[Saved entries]
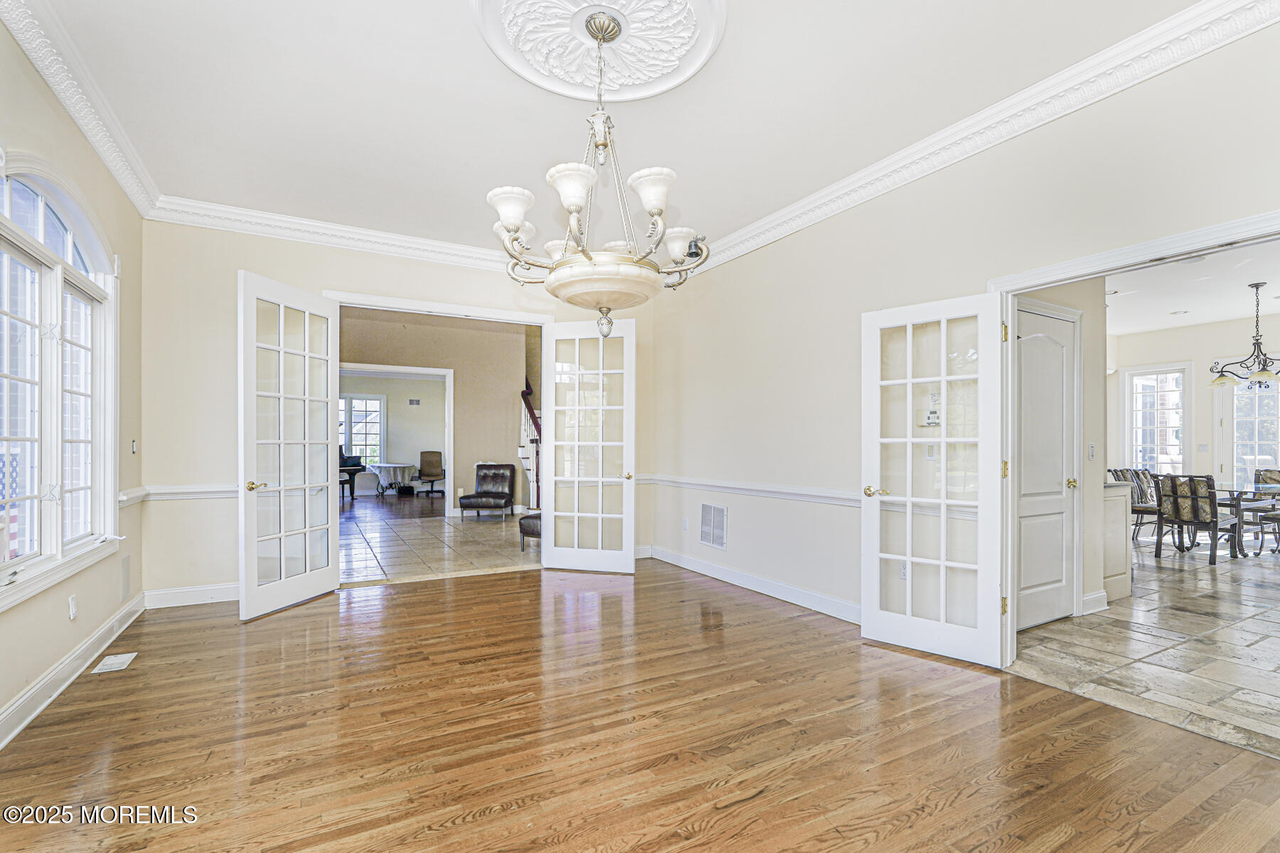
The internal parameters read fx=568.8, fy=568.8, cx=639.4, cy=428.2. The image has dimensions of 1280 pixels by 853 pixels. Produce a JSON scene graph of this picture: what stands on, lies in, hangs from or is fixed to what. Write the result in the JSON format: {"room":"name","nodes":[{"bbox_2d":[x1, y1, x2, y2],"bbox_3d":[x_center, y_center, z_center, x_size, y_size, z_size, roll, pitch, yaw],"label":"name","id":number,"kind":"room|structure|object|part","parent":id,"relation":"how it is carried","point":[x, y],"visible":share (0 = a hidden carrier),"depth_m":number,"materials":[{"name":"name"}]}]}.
{"room":"dining room","nodes":[
{"label":"dining room","id":0,"kind":"room"},
{"bbox_2d":[0,12,145,749],"bbox_3d":[-2.142,-0.260,1.380,0.164,3.094,6.303,0,-1,-29],"label":"left wall","id":1,"kind":"structure","parent":0,"point":[71,645],"depth_m":3.05,"materials":[{"name":"beige paint"}]},
{"bbox_2d":[0,151,120,611],"bbox_3d":[-2.847,-0.268,2.653,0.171,2.010,1.958,0,-1,-29],"label":"arched window","id":2,"kind":"structure","parent":1,"relation":"in","point":[41,210],"depth_m":2.84,"materials":[{"name":"white glass"}]},
{"bbox_2d":[67,593,78,619],"bbox_3d":[-3.000,0.949,3.014,0.012,0.118,0.072,0,-1,-29],"label":"wall outlet","id":3,"kind":"object","parent":1,"relation":"attached to","point":[71,615],"visible":0.97,"depth_m":3.00,"materials":[{"name":"white plastic"}]},
{"bbox_2d":[0,592,147,749],"bbox_3d":[-2.305,1.224,1.792,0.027,0.129,5.563,0,-1,-29],"label":"baseboard","id":4,"kind":"structure","parent":1,"relation":"attached to","point":[33,690],"depth_m":2.84,"materials":[{"name":"white paint"}]},
{"bbox_2d":[0,0,160,217],"bbox_3d":[-2.090,-1.630,1.623,0.118,0.143,5.532,0,-1,-29],"label":"crown molding","id":5,"kind":"structure","parent":1,"relation":"attached to","point":[86,133],"depth_m":2.79,"materials":[{"name":"white paint"}]},
{"bbox_2d":[119,554,130,600],"bbox_3d":[-3.433,0.994,3.796,0.012,0.271,0.191,0,-1,-29],"label":"wall vent","id":6,"kind":"object","parent":1,"relation":"attached to","point":[124,568],"visible":0.98,"depth_m":3.79,"materials":[{"name":"white"}]},
{"bbox_2d":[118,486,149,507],"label":"chair rail","id":7,"kind":"object","parent":1,"relation":"attached to","point":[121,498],"visible":0.4,"depth_m":3.84,"materials":[{"name":"white paint"}]},
{"bbox_2d":[130,439,137,453],"bbox_3d":[-3.558,0.130,4.001,0.018,0.114,0.077,0,-1,-29],"label":"light switch","id":8,"kind":"object","parent":1,"relation":"attached to","point":[134,444],"visible":0.98,"depth_m":3.99,"materials":[{"name":"white"}]},
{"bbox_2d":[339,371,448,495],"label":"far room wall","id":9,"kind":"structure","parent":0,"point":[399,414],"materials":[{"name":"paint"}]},
{"bbox_2d":[339,393,386,462],"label":"far window","id":10,"kind":"structure","parent":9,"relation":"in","point":[349,436],"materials":[{"name":"white glass"}]},
{"bbox_2d":[407,397,420,405],"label":"wall vent","id":11,"kind":"object","parent":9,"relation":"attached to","point":[417,402],"visible":0.98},
{"bbox_2d":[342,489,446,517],"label":"wood floor","id":12,"kind":"structure","parent":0,"point":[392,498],"depth_m":10.97,"materials":[{"name":"brown wood"}]},
{"bbox_2d":[337,445,362,502],"bbox_3d":[-6.298,0.907,11.684,0.941,1.057,1.086,0,-1,-29],"label":"piano","id":13,"kind":"object","parent":12,"relation":"on","point":[356,464],"visible":0.37,"depth_m":11.70,"materials":[{"name":"black wood"}]},
{"bbox_2d":[367,462,417,494],"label":"round table","id":14,"kind":"object","parent":12,"relation":"on","point":[399,466],"visible":0.9,"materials":[{"name":"white fabric"}]},
{"bbox_2d":[413,450,445,497],"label":"office chair","id":15,"kind":"object","parent":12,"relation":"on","point":[427,464],"visible":0.99,"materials":[{"name":"brown"}]},
{"bbox_2d":[138,218,659,605],"bbox_3d":[-1.741,-0.202,5.219,4.367,3.066,0.146,0,-1,-29],"label":"back wall","id":16,"kind":"structure","parent":0,"point":[229,262],"depth_m":4.34,"materials":[{"name":"beige paint"}]},
{"bbox_2d":[132,483,242,499],"bbox_3d":[-3.201,0.470,4.316,1.158,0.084,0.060,0,-1,-29],"label":"chair rail","id":17,"kind":"object","parent":16,"relation":"attached to","point":[224,491],"visible":0.4,"depth_m":4.19,"materials":[{"name":"white paint"}]},
{"bbox_2d":[143,583,243,609],"bbox_3d":[-3.076,1.258,4.435,1.313,0.122,0.017,0,-1,-29],"label":"baseboard","id":18,"kind":"structure","parent":16,"relation":"attached to","point":[214,600],"depth_m":4.27,"materials":[{"name":"white paint"}]},
{"bbox_2d":[238,270,339,621],"bbox_3d":[-2.594,0.128,4.277,0.172,2.374,0.866,0,0,15],"label":"french door","id":19,"kind":"structure","parent":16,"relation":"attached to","point":[306,354],"depth_m":4.21,"materials":[{"name":"white paint"}]},
{"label":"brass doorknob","id":20,"kind":"part","parent":19,"relation":"part of","materials":[{"name":"gold metal"}]},
{"bbox_2d":[148,195,525,273],"bbox_3d":[-1.902,-1.571,4.954,3.403,0.144,0.115,0,-1,-29],"label":"crown molding","id":21,"kind":"structure","parent":16,"relation":"attached to","point":[252,227],"depth_m":4.60,"materials":[{"name":"white paint"}]},
{"bbox_2d":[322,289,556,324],"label":"door frame","id":22,"kind":"structure","parent":16,"relation":"attached to","point":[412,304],"depth_m":5.26,"materials":[{"name":"white paint"}]},
{"bbox_2d":[539,318,636,573],"bbox_3d":[-0.473,0.156,5.305,0.879,2.337,0.170,0,0,15],"label":"french door","id":23,"kind":"structure","parent":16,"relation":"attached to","point":[599,515],"depth_m":5.31,"materials":[{"name":"white glass"}]},
{"bbox_2d":[337,307,531,516],"bbox_3d":[-3.418,-0.290,9.213,3.278,3.410,0.321,0,-1,-29],"label":"hallway wall","id":24,"kind":"structure","parent":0,"point":[504,417],"depth_m":9.30,"materials":[{"name":"beige paint"}]},
{"bbox_2d":[337,364,454,513],"bbox_3d":[-3.936,0.256,8.784,1.914,2.288,0.197,0,-1,-29],"label":"door frame","id":25,"kind":"structure","parent":24,"relation":"attached to","point":[451,412],"depth_m":8.98,"materials":[{"name":"white paint"}]},
{"bbox_2d":[337,499,536,584],"bbox_3d":[-2.707,1.437,7.686,4.982,0.106,5.096,0,-1,-29],"label":"tile floor","id":26,"kind":"structure","parent":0,"point":[367,535],"depth_m":6.82,"materials":[{"name":"beige tile"}]},
{"bbox_2d":[460,463,515,520],"bbox_3d":[-2.409,1.019,9.112,0.672,0.815,0.743,0,0,3],"label":"chair","id":27,"kind":"object","parent":26,"relation":"on","point":[502,493],"visible":1,"depth_m":9.14,"materials":[{"name":"black leather"}]},
{"bbox_2d":[518,510,541,550],"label":"leather chair","id":28,"kind":"object","parent":26,"relation":"on","point":[537,523],"visible":0.31,"depth_m":6.24,"materials":[{"name":"black leather"}]},
{"bbox_2d":[518,380,541,510],"bbox_3d":[-1.572,-0.324,10.006,1.427,3.532,2.584,0,-1,-29],"label":"staircase","id":29,"kind":"structure","parent":26,"relation":"on","point":[524,456],"depth_m":9.72,"materials":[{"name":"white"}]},
{"bbox_2d":[11,0,1205,260],"bbox_3d":[-0.270,-1.764,2.471,4.601,0.122,6.383,0,-1,-29],"label":"ceiling","id":30,"kind":"structure","parent":0,"point":[497,173],"depth_m":2.97,"materials":[{"name":"white paint"}]},
{"bbox_2d":[470,0,727,102],"bbox_3d":[-0.186,-1.702,2.403,1.033,0.076,1.062,0,-1,-29],"label":"ceiling medallion","id":31,"kind":"object","parent":30,"relation":"attached to","point":[705,48],"visible":0.98,"depth_m":2.50,"materials":[{"name":"white paint"}]},
{"bbox_2d":[487,2,716,340],"bbox_3d":[-0.165,-1.069,2.496,0.959,1.335,0.959,0,-1,-29],"label":"chandelier","id":32,"kind":"object","parent":31,"relation":"hanging from","point":[512,230],"visible":1,"depth_m":2.36,"materials":[{"name":"metal"}]},
{"bbox_3d":[-0.532,-0.900,2.358,0.174,0.145,0.173,0,-1,-29],"label":"shade","id":33,"kind":"part","parent":32,"relation":"part of","materials":[{"name":"white glass"}]},
{"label":"shade","id":34,"kind":"part","parent":32,"relation":"part of","materials":[{"name":"white glass"}]},
{"bbox_3d":[-0.161,-0.625,2.571,0.536,0.145,0.539,0,-1,-29],"label":"bowl","id":35,"kind":"part","parent":32,"relation":"part of","materials":[{"name":"beige glass"}]},
{"bbox_3d":[0.053,-0.947,2.295,0.187,0.136,0.188,0,-1,-29],"label":"shade","id":36,"kind":"part","parent":32,"relation":"part of","materials":[{"name":"white glass"}]},
{"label":"shade","id":37,"kind":"part","parent":32,"relation":"part of","materials":[{"name":"white glass"}]},
{"bbox_2d":[0,558,1279,852],"bbox_3d":[-0.259,1.340,2.628,4.858,0.099,6.928,0,-1,-29],"label":"wood floor","id":38,"kind":"structure","parent":0,"point":[1058,695],"depth_m":2.35,"materials":[{"name":"brown wood"}]},
{"bbox_2d":[90,652,137,673],"bbox_3d":[-2.914,1.297,3.156,0.136,0.007,0.291,0,-1,-29],"label":"floor vent","id":39,"kind":"object","parent":38,"relation":"in","point":[109,663],"visible":0.97,"depth_m":3.14,"materials":[{"name":"white metal"}]},
{"bbox_2d":[653,12,1279,656],"bbox_3d":[1.729,-0.215,3.453,0.143,3.043,6.384,0,-1,-29],"label":"right wall","id":40,"kind":"structure","parent":0,"point":[855,309],"depth_m":3.74,"materials":[{"name":"paint"}]},
{"bbox_2d":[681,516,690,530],"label":"wall outlet","id":41,"kind":"object","parent":40,"relation":"attached to","point":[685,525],"visible":0.99,"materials":[{"name":"white plastic"}]},
{"bbox_2d":[698,502,727,550],"bbox_3d":[0.656,0.876,5.130,0.014,0.389,0.409,0,-1,-29],"label":"wall vent","id":42,"kind":"object","parent":40,"relation":"attached to","point":[720,513],"visible":0.99,"depth_m":5.12,"materials":[{"name":"white metal"}]},
{"bbox_2d":[637,473,861,506],"bbox_3d":[0.873,0.498,4.740,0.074,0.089,3.248,0,-1,-29],"label":"chair rail","id":43,"kind":"object","parent":40,"relation":"attached to","point":[727,486],"visible":0.59,"depth_m":4.53,"materials":[{"name":"white paint"}]},
{"bbox_2d":[644,544,861,623],"bbox_3d":[0.991,1.264,4.615,0.022,0.125,3.769,0,-1,-29],"label":"baseboard","id":44,"kind":"structure","parent":40,"relation":"attached to","point":[792,590],"depth_m":4.55,"materials":[{"name":"white paint"}]},
{"bbox_2d":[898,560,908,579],"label":"wall outlet","id":45,"kind":"object","parent":40,"relation":"attached to","point":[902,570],"visible":0.6,"depth_m":3.55,"materials":[{"name":"white plastic"}]},
{"bbox_2d":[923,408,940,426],"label":"thermostat","id":46,"kind":"object","parent":40,"relation":"attached to","point":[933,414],"visible":0.83,"depth_m":3.51,"materials":[{"name":"white plastic"}]},
{"bbox_2d":[685,0,1279,279],"bbox_3d":[1.668,-1.595,3.324,0.118,0.142,5.487,0,-1,-29],"label":"crown molding","id":47,"kind":"structure","parent":40,"relation":"attached to","point":[1005,115],"depth_m":2.88,"materials":[{"name":"white paint"}]},
{"bbox_2d":[985,208,1279,679],"bbox_3d":[2.364,0.256,2.581,0.207,2.092,1.625,0,-1,-29],"label":"door frame","id":48,"kind":"structure","parent":40,"relation":"attached to","point":[1238,235],"depth_m":3.00,"materials":[{"name":"white paint"}]},
{"bbox_2d":[861,293,1006,666],"bbox_3d":[1.672,0.287,3.304,0.773,2.018,0.166,0,-1,44],"label":"french door","id":49,"kind":"structure","parent":48,"relation":"attached to","point":[943,439],"depth_m":3.28,"materials":[{"name":"white glass"}]},
{"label":"handle","id":50,"kind":"part","parent":49,"relation":"part of","materials":[{"name":"gold metal"}]},
{"bbox_2d":[1012,280,1109,626],"bbox_3d":[2.885,-0.112,4.142,1.440,2.874,0.183,0,-1,-29],"label":"hallway wall","id":51,"kind":"structure","parent":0,"point":[1073,294],"depth_m":4.25,"materials":[{"name":"beige paint"}]},
{"bbox_2d":[1014,302,1078,630],"bbox_3d":[2.745,0.299,3.856,0.807,2.030,0.090,0,-1,-29],"label":"hallway door","id":52,"kind":"structure","parent":51,"relation":"in","point":[1060,409],"depth_m":3.88,"materials":[{"name":"white paint"}]},
{"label":"brass knob","id":53,"kind":"part","parent":52,"relation":"part of","materials":[{"name":"gold metal"}]},
{"bbox_2d":[1087,442,1096,459],"bbox_3d":[3.335,0.173,4.193,0.069,0.122,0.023,0,-1,-29],"label":"light switch","id":54,"kind":"object","parent":51,"relation":"attached to","point":[1091,446],"visible":0.98,"depth_m":4.18,"materials":[{"name":"white plastic"}]},
{"bbox_2d":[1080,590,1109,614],"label":"baseboard","id":55,"kind":"structure","parent":51,"relation":"attached to","point":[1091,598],"depth_m":4.10,"materials":[{"name":"white paint"}]},
{"bbox_2d":[1012,539,1279,760],"bbox_3d":[5.344,1.394,5.238,7.534,0.100,6.139,0,-1,-29],"label":"tile floor","id":56,"kind":"structure","parent":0,"point":[1276,615],"depth_m":3.44,"materials":[{"name":"beige tile"}]},
{"bbox_2d":[1101,477,1132,603],"bbox_3d":[3.462,0.888,4.731,0.662,0.900,0.761,0,-1,-29],"label":"kitchen cabinet","id":57,"kind":"object","parent":56,"relation":"on","point":[1118,498],"visible":0.28,"depth_m":4.42,"materials":[{"name":"white paint"}]},
{"bbox_2d":[1107,467,1161,540],"bbox_3d":[6.055,0.943,6.947,0.519,0.908,0.526,0,0,-14],"label":"dining chair","id":58,"kind":"object","parent":56,"relation":"on","point":[1145,510],"visible":0.52,"depth_m":6.87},
{"bbox_2d":[1154,472,1241,566],"bbox_3d":[5.898,0.924,6.064,0.556,0.916,0.526,0,-1,-29],"label":"dining chair","id":59,"kind":"object","parent":56,"relation":"on","point":[1208,486],"visible":0.97,"depth_m":5.94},
{"bbox_2d":[1211,482,1279,557],"bbox_3d":[6.925,1.037,6.535,1.212,0.704,1.081,0,-1,-29],"label":"dining table","id":60,"kind":"object","parent":56,"relation":"on","point":[1238,498],"visible":0.6,"depth_m":6.28,"materials":[{"name":"glass"}]},
{"bbox_2d":[1252,467,1279,552],"bbox_3d":[7.923,0.957,6.965,0.548,0.910,0.531,0,-1,-29],"label":"dining chair","id":61,"kind":"object","parent":56,"relation":"on","point":[1271,471],"visible":0.75,"depth_m":7.15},
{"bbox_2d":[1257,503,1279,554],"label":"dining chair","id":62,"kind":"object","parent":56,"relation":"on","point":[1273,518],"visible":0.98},
{"bbox_2d":[1104,238,1279,336],"bbox_3d":[5.656,-1.597,5.823,7.553,0.117,5.611,0,-1,-29],"label":"dining room ceiling","id":63,"kind":"structure","parent":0,"point":[1228,314],"depth_m":6.41,"materials":[{"name":"white paint"}]},
{"bbox_2d":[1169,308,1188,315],"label":"recessed light","id":64,"kind":"object","parent":63,"relation":"in","point":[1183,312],"visible":0.99,"depth_m":7.51,"materials":[{"name":"white"}]},
{"bbox_2d":[1206,282,1279,387],"bbox_3d":[6.757,-1.004,6.174,0.910,1.107,0.933,0,-1,-29],"label":"chandelier","id":65,"kind":"object","parent":63,"relation":"hanging from","point":[1264,369],"visible":1,"depth_m":6.19,"materials":[{"name":"brown metal"}]},
{"bbox_2d":[1111,311,1279,488],"bbox_3d":[8.941,-0.087,7.608,0.154,3.060,4.897,0,-1,-29],"label":"dining room wall","id":66,"kind":"structure","parent":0,"point":[1188,352],"depth_m":8.52,"materials":[{"name":"beige paint"}]},
{"bbox_2d":[1124,364,1188,475],"bbox_3d":[8.309,-0.015,9.135,0.142,1.969,0.897,0,-1,-29],"label":"dining window","id":67,"kind":"structure","parent":66,"relation":"in","point":[1138,444],"depth_m":9.16,"materials":[{"name":"white glass"}]},
{"bbox_2d":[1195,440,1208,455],"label":"light switch","id":68,"kind":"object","parent":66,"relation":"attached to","point":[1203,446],"visible":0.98,"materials":[{"name":"white plastic"}]},
{"bbox_2d":[1223,378,1279,490],"bbox_3d":[9.020,0.309,8.149,0.141,2.205,1.079,0,-1,-29],"label":"glass door","id":69,"kind":"structure","parent":66,"relation":"in","point":[1241,397],"depth_m":8.32,"materials":[{"name":"white glass"}]}
]}

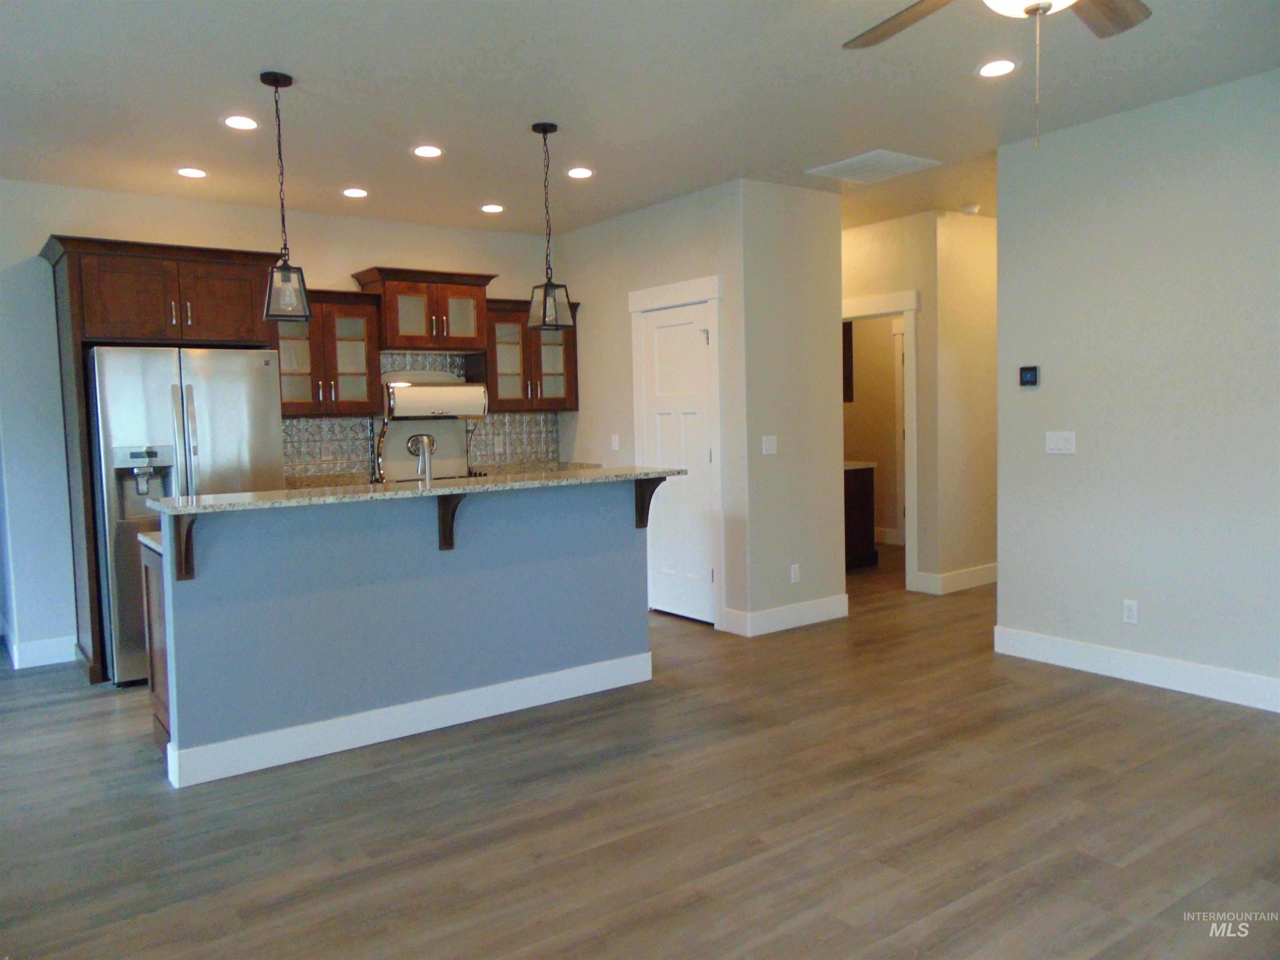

- [BRIEF] Could you state how many lines of the records contain "ceiling"? Give the number and nothing else.

- [RESULT] 3